(Beginning of DATA UNDER STUDY)

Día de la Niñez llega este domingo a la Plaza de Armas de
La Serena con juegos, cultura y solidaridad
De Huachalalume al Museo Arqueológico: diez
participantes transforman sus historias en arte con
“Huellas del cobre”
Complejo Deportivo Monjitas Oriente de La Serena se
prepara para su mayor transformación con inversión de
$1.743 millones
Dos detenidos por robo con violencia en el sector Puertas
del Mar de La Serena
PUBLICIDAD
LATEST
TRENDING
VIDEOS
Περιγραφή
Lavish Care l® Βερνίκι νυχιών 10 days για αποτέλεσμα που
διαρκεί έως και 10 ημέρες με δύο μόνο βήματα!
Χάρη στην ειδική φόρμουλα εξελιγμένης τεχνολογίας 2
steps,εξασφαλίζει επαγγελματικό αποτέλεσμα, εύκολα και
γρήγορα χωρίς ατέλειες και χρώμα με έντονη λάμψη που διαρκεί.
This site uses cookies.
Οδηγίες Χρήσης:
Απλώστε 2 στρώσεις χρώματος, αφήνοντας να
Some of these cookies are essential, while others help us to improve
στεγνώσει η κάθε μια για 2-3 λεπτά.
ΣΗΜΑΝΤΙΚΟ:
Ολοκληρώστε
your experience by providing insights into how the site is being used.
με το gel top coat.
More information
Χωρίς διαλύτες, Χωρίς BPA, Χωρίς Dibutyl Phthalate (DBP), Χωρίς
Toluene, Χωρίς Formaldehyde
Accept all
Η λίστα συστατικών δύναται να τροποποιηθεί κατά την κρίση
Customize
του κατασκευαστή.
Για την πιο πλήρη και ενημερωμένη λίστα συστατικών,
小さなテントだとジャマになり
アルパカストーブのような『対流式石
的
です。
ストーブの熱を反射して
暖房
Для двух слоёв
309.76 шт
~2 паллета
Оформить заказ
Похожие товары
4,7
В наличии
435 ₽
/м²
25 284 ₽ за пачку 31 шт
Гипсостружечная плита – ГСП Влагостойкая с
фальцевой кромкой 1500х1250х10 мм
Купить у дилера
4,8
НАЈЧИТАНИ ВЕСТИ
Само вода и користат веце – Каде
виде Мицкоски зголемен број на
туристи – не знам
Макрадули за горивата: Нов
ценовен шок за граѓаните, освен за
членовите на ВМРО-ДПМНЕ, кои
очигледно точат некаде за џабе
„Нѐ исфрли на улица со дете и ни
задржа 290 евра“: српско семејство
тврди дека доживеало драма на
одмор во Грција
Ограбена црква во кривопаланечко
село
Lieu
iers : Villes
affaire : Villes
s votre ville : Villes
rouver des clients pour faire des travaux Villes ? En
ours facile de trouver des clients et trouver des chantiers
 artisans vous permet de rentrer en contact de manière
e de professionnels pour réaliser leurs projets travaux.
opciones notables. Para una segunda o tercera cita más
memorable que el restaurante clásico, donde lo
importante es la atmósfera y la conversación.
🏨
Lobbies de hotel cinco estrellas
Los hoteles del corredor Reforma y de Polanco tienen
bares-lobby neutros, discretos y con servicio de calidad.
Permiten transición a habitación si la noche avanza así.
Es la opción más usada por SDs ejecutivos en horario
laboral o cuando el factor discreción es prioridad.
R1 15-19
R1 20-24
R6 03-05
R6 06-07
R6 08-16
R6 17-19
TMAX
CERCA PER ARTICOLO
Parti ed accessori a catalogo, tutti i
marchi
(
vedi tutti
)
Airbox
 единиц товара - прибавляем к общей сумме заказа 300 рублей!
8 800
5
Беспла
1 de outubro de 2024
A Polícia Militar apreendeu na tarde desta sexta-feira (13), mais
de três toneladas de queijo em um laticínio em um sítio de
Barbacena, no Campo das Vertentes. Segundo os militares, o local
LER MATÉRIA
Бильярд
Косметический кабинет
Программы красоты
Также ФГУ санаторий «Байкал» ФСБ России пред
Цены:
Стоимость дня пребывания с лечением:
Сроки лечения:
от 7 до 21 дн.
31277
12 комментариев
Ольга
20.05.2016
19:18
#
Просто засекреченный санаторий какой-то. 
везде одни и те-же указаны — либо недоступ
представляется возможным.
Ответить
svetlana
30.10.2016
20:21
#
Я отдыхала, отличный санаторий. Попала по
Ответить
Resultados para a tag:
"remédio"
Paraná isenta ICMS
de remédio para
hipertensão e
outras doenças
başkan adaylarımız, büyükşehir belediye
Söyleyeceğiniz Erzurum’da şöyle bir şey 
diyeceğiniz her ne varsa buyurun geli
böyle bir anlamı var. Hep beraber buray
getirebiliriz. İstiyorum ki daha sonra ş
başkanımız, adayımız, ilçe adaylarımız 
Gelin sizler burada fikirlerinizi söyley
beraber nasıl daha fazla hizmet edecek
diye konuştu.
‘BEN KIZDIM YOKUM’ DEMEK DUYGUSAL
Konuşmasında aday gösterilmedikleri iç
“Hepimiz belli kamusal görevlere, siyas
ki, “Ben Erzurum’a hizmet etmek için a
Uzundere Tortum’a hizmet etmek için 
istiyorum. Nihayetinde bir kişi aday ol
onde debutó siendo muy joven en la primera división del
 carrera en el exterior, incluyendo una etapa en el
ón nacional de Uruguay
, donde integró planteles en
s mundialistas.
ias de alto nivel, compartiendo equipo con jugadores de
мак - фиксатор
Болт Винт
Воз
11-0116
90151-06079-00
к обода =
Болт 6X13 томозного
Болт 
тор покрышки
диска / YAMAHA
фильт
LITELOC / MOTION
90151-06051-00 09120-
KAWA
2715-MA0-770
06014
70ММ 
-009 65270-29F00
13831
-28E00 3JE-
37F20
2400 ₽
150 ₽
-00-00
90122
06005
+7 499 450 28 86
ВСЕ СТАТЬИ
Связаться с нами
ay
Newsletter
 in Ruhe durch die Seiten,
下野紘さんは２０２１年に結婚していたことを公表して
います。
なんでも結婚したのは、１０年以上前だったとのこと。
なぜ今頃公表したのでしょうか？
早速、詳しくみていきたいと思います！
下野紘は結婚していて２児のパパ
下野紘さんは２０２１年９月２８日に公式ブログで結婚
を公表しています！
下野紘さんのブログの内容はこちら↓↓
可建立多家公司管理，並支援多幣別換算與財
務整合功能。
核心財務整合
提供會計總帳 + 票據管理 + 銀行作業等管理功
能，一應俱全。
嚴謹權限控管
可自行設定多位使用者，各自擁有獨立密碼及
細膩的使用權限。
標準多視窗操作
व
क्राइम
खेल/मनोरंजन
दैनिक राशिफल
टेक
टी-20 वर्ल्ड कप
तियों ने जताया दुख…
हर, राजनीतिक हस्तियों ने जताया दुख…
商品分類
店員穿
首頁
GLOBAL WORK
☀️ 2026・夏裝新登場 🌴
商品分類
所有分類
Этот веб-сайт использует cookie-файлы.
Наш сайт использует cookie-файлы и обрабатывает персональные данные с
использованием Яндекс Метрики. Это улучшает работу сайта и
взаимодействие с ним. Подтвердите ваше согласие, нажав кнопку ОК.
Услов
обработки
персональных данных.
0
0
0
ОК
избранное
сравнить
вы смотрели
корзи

(End of DATA UNDER STUDY)

• [AIM OF THE EXERCISE]: Every line above should be written out again exactly as it stands.

• [SOLUTION FOR THIS TASK]:
Día de la Niñez llega este domingo a la Plaza de Armas de
La Serena con juegos, cultura y solidaridad
De Huachalalume al Museo Arqueológico: diez
participantes transforman sus historias en arte con
“Huellas del cobre”
Complejo Deportivo Monjitas Oriente de La Serena se
prepara para su mayor transformación con inversión de
$1.743 millones
Dos detenidos por robo con violencia en el sector Puertas
del Mar de La Serena
PUBLICIDAD
LATEST
TRENDING
VIDEOS
Περιγραφή
Lavish Care l® Βερνίκι νυχιών 10 days για αποτέλεσμα που
διαρκεί έως και 10 ημέρες με δύο μόνο βήματα!
Χάρη στην ειδική φόρμουλα εξελιγμένης τεχνολογίας 2
steps,εξασφαλίζει επαγγελματικό αποτέλεσμα, εύκολα και
γρήγορα χωρίς ατέλειες και χρώμα με έντονη λάμψη που διαρκεί.
This site uses cookies.
Οδηγίες Χρήσης:
Απλώστε 2 στρώσεις χρώματος, αφήνοντας να
Some of these cookies are essential, while others help us to improve
στεγνώσει η κάθε μια για 2-3 λεπτά.
ΣΗΜΑΝΤΙΚΟ:
Ολοκληρώστε
your experience by providing insights into how the site is being used.
με το gel top coat.
More information
Χωρίς διαλύτες, Χωρίς BPA, Χωρίς Dibutyl Phthalate (DBP), Χωρίς
Toluene, Χωρίς Formaldehyde
Accept all
Η λίστα συστατικών δύναται να τροποποιηθεί κατά την κρίση
Customize
του κατασκευαστή.
Για την πιο πλήρη και ενημερωμένη λίστα συστατικών,
小さなテントだとジャマになり
アルパカストーブのような『対流式石
的
です。
ストーブの熱を反射して
暖房
Для двух слоёв
309.76 шт
~2 паллета
Оформить заказ
Похожие товары
4,7
В наличии
435 ₽
/м²
25 284 ₽ за пачку 31 шт
Гипсостружечная плита – ГСП Влагостойкая с
фальцевой кромкой 1500х1250х10 мм
Купить у дилера
4,8
НАЈЧИТАНИ ВЕСТИ
Само вода и користат веце – Каде
виде Мицкоски зголемен број на
туристи – не знам
Макрадули за горивата: Нов
ценовен шок за граѓаните, освен за
членовите на ВМРО-ДПМНЕ, кои
очигледно точат некаде за џабе
„Нѐ исфрли на улица со дете и ни
задржа 290 евра“: српско семејство
тврди дека доживеало драма на
одмор во Грција
Ограбена црква во кривопаланечко
село
Lieu
iers : Villes
affaire : Villes
s votre ville : Villes
rouver des clients pour faire des travaux Villes ? En
ours facile de trouver des clients et trouver des chantiers
 artisans vous permet de rentrer en contact de manière
e de professionnels pour réaliser leurs projets travaux.
opciones notables. Para una segunda o tercera cita más
memorable que el restaurante clásico, donde lo
importante es la atmósfera y la conversación.
🏨
Lobbies de hotel cinco estrellas
Los hoteles del corredor Reforma y de Polanco tienen
bares-lobby neutros, discretos y con servicio de calidad.
Permiten transición a habitación si la noche avanza así.
Es la opción más usada por SDs ejecutivos en horario
laboral o cuando el factor discreción es prioridad.
R1 15-19
R1 20-24
R6 03-05
R6 06-07
R6 08-16
R6 17-19
TMAX
CERCA PER ARTICOLO
Parti ed accessori a catalogo, tutti i
marchi
(
vedi tutti
)
Airbox
 единиц товара - прибавляем к общей сумме заказа 300 рублей!
8 800
5
Беспла
1 de outubro de 2024
A Polícia Militar apreendeu na tarde desta sexta-feira (13), mais
de três toneladas de queijo em um laticínio em um sítio de
Barbacena, no Campo das Vertentes. Segundo os militares, o local
LER MATÉRIA
Бильярд
Косметический кабинет
Программы красоты
Также ФГУ санаторий «Байкал» ФСБ России пред
Цены:
Стоимость дня пребывания с лечением:
Сроки лечения:
от 7 до 21 дн.
31277
12 комментариев
Ольга
20.05.2016
19:18
#
Просто засекреченный санаторий какой-то. 
везде одни и те-же указаны — либо недоступ
представляется возможным.
Ответить
svetlana
30.10.2016
20:21
#
Я отдыхала, отличный санаторий. Попала по
Ответить
Resultados para a tag:
"remédio"
Paraná isenta ICMS
de remédio para
hipertensão e
outras doenças
başkan adaylarımız, büyükşehir belediye
Söyleyeceğiniz Erzurum’da şöyle bir şey 
diyeceğiniz her ne varsa buyurun geli
böyle bir anlamı var. Hep beraber buray
getirebiliriz. İstiyorum ki daha sonra ş
başkanımız, adayımız, ilçe adaylarımız 
Gelin sizler burada fikirlerinizi söyley
beraber nasıl daha fazla hizmet edecek
diye konuştu.
‘BEN KIZDIM YOKUM’ DEMEK DUYGUSAL
Konuşmasında aday gösterilmedikleri iç
“Hepimiz belli kamusal görevlere, siyas
ki, “Ben Erzurum’a hizmet etmek için a
Uzundere Tortum’a hizmet etmek için 
istiyorum. Nihayetinde bir kişi aday ol
onde debutó siendo muy joven en la primera división del
 carrera en el exterior, incluyendo una etapa en el
ón nacional de Uruguay
, donde integró planteles en
s mundialistas.
ias de alto nivel, compartiendo equipo con jugadores de
мак - фиксатор
Болт Винт
Воз
11-0116
90151-06079-00
к обода =
Болт 6X13 томозного
Болт 
тор покрышки
диска / YAMAHA
фильт
LITELOC / MOTION
90151-06051-00 09120-
KAWA
2715-MA0-770
06014
70ММ 
-009 65270-29F00
13831
-28E00 3JE-
37F20
2400 ₽
150 ₽
-00-00
90122
06005
+7 499 450 28 86
ВСЕ СТАТЬИ
Связаться с нами
ay
Newsletter
 in Ruhe durch die Seiten,
下野紘さんは２０２１年に結婚していたことを公表して
います。
なんでも結婚したのは、１０年以上前だったとのこと。
なぜ今頃公表したのでしょうか？
早速、詳しくみていきたいと思います！
下野紘は結婚していて２児のパパ
下野紘さんは２０２１年９月２８日に公式ブログで結婚
を公表しています！
下野紘さんのブログの内容はこちら↓↓
可建立多家公司管理，並支援多幣別換算與財
務整合功能。
核心財務整合
提供會計總帳 + 票據管理 + 銀行作業等管理功
能，一應俱全。
嚴謹權限控管
可自行設定多位使用者，各自擁有獨立密碼及
細膩的使用權限。
標準多視窗操作
व
क्राइम
खेल/मनोरंजन
दैनिक राशिफल
टेक
टी-20 वर्ल्ड कप
तियों ने जताया दुख…
हर, राजनीतिक हस्तियों ने जताया दुख…
商品分類
店員穿
首頁
GLOBAL WORK
☀️ 2026・夏裝新登場 🌴
商品分類
所有分類
Этот веб-сайт использует cookie-файлы.
Наш сайт использует cookie-файлы и обрабатывает персональные данные с
использованием Яндекс Метрики. Это улучшает работу сайта и
взаимодействие с ним. Подтвердите ваше согласие, нажав кнопку ОК.
Услов
обработки
персональных данных.
0
0
0
ОК
избранное
сравнить
вы смотрели
корзи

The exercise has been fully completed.